IL CONFRONTO. I dati, giorno dopo giorno, si mantengono bassi, ma a dare l'idea di come la situazione stia migliorando è l'analisi sul lungo periodo e, in particolare, il confronto tra gli ultimi sette giorni e la settimana precedente. Nel periodo dal 5 all'11 giugno, da 8.035 test eseguiti dai quattro laboratori, sono emersi 14 nuovi casi. È risultato positivo lo 0,17% dei tamponi. I guariti sono aumentati di 138 unità e i decessi sono stati sei. Le persone attualmente positive al virus sono scese di 131 unità. Per quanto riguarda i pazienti in ospedale, sono 27 in meno quelli ricoverati in terapia non intensiva e uno in meno in terapia intensiva. I dati della settimana dal 29 maggio al 4 giugno erano leggermente peggiori: 18 i nuovi casi emersi dall'analisi di 6.419 tamponi (positivo lo 0,28%) e undici i decessi. Si era inoltre registrato un aumento meno consistente dei guariti, che erano 73 in più. Gli attualmente positivi erano scesi di 66 unità, i ricoverati di 13 e il numero dei pazienti in terapia intensiva era rimasto invariato.

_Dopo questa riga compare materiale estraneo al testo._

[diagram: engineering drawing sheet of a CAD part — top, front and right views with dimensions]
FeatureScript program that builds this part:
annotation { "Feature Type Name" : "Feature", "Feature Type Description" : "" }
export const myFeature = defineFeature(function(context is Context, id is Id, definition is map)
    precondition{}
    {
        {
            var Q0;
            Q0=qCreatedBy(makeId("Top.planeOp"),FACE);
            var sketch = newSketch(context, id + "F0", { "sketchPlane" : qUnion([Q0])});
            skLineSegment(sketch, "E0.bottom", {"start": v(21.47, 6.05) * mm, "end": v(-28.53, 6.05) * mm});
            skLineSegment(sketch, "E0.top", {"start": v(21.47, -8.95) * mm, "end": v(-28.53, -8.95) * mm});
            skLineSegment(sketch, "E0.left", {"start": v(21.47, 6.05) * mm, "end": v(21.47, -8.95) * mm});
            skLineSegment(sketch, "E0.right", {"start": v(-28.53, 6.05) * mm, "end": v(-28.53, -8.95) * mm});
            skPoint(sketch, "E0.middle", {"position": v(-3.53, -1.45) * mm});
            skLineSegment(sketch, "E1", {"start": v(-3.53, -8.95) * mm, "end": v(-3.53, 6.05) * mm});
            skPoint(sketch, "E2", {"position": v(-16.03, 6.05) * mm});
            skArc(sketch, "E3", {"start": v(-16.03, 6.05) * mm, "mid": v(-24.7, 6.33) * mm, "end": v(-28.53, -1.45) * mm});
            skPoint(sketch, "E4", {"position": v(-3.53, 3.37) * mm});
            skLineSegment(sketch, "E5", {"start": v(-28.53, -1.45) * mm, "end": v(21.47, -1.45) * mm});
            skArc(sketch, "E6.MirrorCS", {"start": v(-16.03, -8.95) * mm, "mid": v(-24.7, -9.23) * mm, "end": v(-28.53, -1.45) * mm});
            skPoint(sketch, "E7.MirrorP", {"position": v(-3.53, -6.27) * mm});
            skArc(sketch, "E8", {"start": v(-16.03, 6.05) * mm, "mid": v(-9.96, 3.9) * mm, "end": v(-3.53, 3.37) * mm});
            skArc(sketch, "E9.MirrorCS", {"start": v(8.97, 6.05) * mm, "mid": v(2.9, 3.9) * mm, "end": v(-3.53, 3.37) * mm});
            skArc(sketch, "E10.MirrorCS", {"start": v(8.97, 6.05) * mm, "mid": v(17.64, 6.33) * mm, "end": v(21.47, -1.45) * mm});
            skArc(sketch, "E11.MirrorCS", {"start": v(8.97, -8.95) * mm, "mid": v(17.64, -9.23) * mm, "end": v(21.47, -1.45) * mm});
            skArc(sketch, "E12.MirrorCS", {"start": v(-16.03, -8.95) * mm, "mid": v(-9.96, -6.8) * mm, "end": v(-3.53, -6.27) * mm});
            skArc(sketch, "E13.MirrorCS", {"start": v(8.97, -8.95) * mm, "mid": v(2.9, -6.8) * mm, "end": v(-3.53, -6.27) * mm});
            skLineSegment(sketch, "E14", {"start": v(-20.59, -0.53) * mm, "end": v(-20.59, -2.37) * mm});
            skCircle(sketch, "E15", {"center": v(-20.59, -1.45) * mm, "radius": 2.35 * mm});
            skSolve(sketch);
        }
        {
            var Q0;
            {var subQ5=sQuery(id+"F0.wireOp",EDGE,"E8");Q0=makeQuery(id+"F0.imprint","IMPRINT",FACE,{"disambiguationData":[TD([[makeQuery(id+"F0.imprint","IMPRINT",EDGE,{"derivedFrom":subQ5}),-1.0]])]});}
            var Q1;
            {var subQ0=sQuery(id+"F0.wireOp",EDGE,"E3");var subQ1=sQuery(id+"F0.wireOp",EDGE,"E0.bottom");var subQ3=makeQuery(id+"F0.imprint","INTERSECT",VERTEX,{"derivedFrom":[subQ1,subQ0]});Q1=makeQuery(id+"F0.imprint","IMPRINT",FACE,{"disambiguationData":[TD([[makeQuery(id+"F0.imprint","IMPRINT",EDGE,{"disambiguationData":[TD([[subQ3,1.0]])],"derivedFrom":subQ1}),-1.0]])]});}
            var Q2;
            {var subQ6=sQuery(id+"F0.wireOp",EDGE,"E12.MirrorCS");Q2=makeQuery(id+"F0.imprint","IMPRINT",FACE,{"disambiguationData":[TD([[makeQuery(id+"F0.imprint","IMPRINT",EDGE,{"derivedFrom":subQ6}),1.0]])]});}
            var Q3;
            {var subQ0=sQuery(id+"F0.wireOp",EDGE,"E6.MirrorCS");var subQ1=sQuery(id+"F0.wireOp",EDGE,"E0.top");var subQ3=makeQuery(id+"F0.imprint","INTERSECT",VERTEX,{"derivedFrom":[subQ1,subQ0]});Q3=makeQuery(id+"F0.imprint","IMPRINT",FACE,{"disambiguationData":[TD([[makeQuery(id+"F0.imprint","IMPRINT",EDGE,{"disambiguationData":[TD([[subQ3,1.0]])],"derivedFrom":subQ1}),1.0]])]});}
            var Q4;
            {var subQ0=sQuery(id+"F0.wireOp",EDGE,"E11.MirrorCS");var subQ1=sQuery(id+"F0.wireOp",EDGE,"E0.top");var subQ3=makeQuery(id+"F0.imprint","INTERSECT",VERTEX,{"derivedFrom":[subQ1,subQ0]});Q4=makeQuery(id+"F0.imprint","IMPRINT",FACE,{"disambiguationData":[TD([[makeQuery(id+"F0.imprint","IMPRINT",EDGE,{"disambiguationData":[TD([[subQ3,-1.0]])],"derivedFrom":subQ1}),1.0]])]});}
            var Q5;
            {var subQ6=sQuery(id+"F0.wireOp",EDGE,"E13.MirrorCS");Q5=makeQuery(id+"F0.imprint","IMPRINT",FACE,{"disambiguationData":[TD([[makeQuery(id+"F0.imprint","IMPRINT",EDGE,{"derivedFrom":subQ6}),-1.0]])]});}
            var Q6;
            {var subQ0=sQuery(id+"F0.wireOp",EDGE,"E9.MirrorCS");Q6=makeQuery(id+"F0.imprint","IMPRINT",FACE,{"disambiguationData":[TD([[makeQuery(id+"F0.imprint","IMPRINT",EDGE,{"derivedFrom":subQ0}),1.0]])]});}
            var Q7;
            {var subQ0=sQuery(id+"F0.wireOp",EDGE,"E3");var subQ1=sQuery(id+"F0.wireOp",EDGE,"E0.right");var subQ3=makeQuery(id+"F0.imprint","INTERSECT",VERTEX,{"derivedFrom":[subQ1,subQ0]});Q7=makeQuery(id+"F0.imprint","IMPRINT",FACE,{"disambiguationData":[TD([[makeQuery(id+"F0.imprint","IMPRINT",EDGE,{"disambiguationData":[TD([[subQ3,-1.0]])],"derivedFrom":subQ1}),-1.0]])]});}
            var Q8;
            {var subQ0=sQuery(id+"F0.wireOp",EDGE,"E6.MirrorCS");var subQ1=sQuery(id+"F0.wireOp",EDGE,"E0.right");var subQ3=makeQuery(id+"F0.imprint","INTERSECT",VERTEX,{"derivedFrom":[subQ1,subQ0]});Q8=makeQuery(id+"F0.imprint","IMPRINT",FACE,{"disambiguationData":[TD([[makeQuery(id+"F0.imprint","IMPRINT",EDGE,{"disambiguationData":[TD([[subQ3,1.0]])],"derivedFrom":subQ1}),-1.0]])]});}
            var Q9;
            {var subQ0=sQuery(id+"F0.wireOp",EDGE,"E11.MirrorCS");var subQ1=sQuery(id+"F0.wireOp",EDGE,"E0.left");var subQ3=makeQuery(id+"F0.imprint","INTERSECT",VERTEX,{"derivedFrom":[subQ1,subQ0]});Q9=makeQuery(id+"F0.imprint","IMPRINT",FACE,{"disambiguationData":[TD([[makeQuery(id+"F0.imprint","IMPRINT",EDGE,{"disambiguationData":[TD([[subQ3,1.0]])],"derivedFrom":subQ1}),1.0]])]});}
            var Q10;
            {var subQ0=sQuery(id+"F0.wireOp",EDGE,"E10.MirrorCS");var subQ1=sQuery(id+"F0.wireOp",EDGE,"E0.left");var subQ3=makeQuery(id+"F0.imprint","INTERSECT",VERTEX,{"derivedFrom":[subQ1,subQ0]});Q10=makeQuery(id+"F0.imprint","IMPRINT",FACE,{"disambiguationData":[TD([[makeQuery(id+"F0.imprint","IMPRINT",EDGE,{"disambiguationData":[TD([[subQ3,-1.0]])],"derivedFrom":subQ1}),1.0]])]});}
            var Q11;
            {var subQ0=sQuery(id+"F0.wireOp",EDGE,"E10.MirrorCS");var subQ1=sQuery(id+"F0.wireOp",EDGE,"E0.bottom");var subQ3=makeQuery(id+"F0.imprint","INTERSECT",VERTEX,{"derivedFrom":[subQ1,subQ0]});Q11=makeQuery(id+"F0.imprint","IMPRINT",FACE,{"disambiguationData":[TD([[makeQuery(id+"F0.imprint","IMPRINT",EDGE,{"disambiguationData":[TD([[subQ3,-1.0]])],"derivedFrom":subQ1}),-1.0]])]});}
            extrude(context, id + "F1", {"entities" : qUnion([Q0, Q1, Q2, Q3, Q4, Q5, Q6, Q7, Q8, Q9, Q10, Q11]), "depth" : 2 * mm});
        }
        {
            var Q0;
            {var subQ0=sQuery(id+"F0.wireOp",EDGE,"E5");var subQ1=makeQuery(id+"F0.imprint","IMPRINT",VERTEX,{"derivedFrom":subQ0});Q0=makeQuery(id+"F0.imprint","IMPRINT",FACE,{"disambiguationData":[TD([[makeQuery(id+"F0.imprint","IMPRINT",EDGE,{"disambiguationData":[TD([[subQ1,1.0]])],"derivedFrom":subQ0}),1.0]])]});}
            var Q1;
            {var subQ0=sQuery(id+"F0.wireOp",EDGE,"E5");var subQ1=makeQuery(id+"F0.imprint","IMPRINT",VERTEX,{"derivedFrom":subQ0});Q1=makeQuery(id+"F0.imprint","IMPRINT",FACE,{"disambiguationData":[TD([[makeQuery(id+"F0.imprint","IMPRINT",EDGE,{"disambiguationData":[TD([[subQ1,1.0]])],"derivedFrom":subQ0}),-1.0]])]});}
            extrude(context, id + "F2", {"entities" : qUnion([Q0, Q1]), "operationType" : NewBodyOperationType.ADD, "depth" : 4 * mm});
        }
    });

"DATI POSITIVI". «I numeri dimostrano come le misure di contenimento abbiano funzionato e quanto la situazione sia migliorata», afferma il referente regionale per le maxi emergenze, Alberto Albani. «I dati quotidiani, che sono bassi», aggiunge, «poco ci dicono. Più significativa, in questa fase, è l'analisi delle variazioni nel lungo periodo, che comunque è confortante. L'indice Rt (erre con ti, ovvero il tasso di trasmissibilità dopo l'applicazione delle misure di contenimento del virus, ndc) in Abruzzo al momento è attorno allo 0,6-0,7 ed è importante non superare quei valori». Per quanto riguarda l'evoluzione nel corso dell'estate, Albani sottolinea che «alcune proiezioni ci dicono che a luglio avremo zero casi e speriamo che sia così, ma è difficile raggiungere lo zero assoluto. Proprio per questo», evidenzia, «è fondamentale tenere alta la guardia, rispettare le misure preventive, indossare le mascherine ed adottare il distanziamento sociale».
LA POLEMICA. Albani taglia corto sulla polemica che lo vede protagonista, sorta, dopo la sua audizione in commissione Sanità del Consiglio regionale, attorno al discusso tema del Dea di secondo livello.
«Nel corso dell'audizione ho sempre parlato come referente regionale, ma a quella domanda, l'ho precisato ed è tutto agli atti e registrato, ho risposto in qualità di direttore del dipartimento Emergenza-Urgenza della Asl di Pescara e ho detto che, a livello squisitamente tecnico, solo Pescara e Chieti hanno le caratteristiche», conclude.